Tips after Gum Disease Treatment

Tips after Gum Disease Treatment

Maintain Excellent Oral Hygiene
Tips after Gum Disease Treatment

Tips after Gum Disease Treatment

Attend Regular Dental Check-ups and Cleanings
Tips after Gum Disease Treatment

Tips after Gum Disease Treatment

Adopt a Healthy Lifestyle

What is gingivitis?

Gingivitis represents the initial stage of gum disease. Although it doesn’t cause overt discomfort and often goes unnoticed, there are specific signs to be aware of that indicate the start of a problem. If you notice your gums bleed when you brush, look red and inflamed, or feel a little tender, you more than likely have gingivitis.

The good news is that by treating gingivitis early, the tissue damage associated with more advanced stages of gum disease can be avoided. Despite the presence of inflammation, the overall integrity of the periodontal tissues in this stage remains intact.

What is Periodontitis?

When left untreated, a case of gingivitis develops into a more advanced and damaging stage of gum disease, known as periodontitis. At this point, the connective tissue and bone that hold the teeth in place begin to break down. With the progression of periodontal disease and periodontitis, more and more tissue loss ensues. Damage often includes an increase in pocketing between the teeth and bone, gum recession, and bone loss. As unresolved periodontitis goes from mild to moderate to severe, it increasingly compromises the soft and hard tissues supporting the teeth.

Saved data entries
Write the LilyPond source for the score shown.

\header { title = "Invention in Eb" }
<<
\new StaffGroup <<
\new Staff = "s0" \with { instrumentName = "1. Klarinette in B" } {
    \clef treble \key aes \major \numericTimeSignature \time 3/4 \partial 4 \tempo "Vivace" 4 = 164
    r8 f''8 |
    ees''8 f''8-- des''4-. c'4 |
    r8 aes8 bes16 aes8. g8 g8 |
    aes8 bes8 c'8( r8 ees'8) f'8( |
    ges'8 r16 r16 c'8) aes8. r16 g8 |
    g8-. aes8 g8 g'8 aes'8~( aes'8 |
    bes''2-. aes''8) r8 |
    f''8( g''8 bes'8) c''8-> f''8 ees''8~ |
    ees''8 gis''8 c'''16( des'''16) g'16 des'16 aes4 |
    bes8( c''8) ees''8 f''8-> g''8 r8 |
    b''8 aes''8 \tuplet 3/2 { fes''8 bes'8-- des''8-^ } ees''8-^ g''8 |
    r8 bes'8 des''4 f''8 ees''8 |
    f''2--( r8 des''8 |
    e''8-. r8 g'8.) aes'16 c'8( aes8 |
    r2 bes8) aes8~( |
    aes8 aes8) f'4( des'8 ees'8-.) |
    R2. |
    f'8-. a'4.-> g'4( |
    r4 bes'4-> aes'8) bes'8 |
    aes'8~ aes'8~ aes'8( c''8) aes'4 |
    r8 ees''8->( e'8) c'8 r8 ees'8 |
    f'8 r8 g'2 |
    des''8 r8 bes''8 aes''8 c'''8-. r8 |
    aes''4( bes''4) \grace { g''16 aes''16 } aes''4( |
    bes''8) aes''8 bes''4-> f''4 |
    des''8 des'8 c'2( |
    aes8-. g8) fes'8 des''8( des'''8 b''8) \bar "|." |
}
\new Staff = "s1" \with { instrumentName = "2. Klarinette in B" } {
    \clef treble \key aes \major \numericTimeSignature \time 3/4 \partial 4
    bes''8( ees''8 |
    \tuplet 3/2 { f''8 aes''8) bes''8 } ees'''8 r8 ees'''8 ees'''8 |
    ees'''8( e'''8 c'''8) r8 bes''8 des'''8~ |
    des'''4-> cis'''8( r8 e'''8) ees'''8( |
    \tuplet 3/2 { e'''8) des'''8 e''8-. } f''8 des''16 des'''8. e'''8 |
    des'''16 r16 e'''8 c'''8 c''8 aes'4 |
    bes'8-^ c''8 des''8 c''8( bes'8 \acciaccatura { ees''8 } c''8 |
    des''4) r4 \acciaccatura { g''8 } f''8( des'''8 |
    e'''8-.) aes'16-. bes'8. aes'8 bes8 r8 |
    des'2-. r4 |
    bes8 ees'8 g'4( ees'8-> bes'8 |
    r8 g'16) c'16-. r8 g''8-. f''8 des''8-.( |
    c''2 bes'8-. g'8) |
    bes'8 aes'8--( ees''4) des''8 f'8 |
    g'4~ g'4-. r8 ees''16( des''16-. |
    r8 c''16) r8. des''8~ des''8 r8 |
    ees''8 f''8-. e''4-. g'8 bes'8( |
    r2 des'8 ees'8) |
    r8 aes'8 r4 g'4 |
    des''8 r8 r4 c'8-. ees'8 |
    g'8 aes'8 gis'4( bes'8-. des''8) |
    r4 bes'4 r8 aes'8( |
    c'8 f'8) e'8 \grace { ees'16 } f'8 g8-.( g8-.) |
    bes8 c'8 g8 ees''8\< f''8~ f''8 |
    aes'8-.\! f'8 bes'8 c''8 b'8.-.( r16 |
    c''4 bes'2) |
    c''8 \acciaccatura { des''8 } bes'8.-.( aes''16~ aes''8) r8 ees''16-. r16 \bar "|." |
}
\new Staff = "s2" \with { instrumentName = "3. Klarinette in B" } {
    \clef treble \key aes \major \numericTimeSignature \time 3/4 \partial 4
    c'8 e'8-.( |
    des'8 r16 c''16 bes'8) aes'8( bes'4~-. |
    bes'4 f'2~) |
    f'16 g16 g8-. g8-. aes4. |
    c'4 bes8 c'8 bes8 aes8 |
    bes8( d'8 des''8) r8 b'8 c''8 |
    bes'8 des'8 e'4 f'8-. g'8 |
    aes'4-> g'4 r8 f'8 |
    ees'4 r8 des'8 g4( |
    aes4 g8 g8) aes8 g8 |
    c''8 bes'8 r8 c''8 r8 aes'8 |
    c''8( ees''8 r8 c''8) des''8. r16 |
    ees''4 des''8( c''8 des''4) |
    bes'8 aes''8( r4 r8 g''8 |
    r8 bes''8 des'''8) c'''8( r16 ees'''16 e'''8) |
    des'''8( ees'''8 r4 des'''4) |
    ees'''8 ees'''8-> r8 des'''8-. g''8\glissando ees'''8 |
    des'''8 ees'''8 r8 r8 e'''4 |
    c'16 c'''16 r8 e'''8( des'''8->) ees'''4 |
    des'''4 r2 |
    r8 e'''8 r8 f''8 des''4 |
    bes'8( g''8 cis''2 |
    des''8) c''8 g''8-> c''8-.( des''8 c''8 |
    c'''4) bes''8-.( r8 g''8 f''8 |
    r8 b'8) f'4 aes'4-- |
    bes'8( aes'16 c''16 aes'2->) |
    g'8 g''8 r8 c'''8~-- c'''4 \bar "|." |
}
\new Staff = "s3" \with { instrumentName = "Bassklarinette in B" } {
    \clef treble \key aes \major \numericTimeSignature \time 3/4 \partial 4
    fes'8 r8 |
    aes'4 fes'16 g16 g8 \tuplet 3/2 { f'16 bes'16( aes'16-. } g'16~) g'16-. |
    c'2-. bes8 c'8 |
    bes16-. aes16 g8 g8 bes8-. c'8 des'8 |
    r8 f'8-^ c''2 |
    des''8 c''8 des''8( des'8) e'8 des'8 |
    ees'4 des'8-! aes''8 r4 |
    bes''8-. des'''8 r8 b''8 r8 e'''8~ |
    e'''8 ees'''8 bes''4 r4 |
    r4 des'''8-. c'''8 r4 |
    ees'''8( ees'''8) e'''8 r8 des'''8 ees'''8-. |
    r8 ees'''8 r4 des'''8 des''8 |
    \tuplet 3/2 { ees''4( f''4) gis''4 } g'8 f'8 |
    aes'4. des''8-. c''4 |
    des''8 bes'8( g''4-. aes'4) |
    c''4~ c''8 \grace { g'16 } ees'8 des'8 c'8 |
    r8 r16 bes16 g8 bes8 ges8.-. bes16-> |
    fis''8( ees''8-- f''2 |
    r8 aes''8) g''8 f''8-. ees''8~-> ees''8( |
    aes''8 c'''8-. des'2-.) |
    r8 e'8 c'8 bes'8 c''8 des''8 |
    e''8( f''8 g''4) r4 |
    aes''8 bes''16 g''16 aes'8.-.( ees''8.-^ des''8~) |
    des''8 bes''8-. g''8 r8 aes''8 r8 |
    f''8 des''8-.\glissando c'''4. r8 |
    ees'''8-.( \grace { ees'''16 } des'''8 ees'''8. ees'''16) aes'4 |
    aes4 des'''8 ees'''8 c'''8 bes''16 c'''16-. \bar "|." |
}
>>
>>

- [PROBLEMS TO SOLVE]:
A. Write out the stretch of the passage on gum disease from "What is gingivitis?" through "likely have gingivitis.".
B. In the passage on gum disease, what begins to break down once gingivitis has developed into periodontitis?

- [ANSWERS TO THE EXERCISES]:
A.
What is gingivitis?

Gingivitis represents the initial stage of gum disease. Although it doesn’t cause overt discomfort and often goes unnoticed, there are specific signs to be aware of that indicate the start of a problem. If you notice your gums bleed when you brush, look red and inflamed, or feel a little tender, you more than likely have gingivitis.

B. The connective tissue and bone that hold the teeth in place.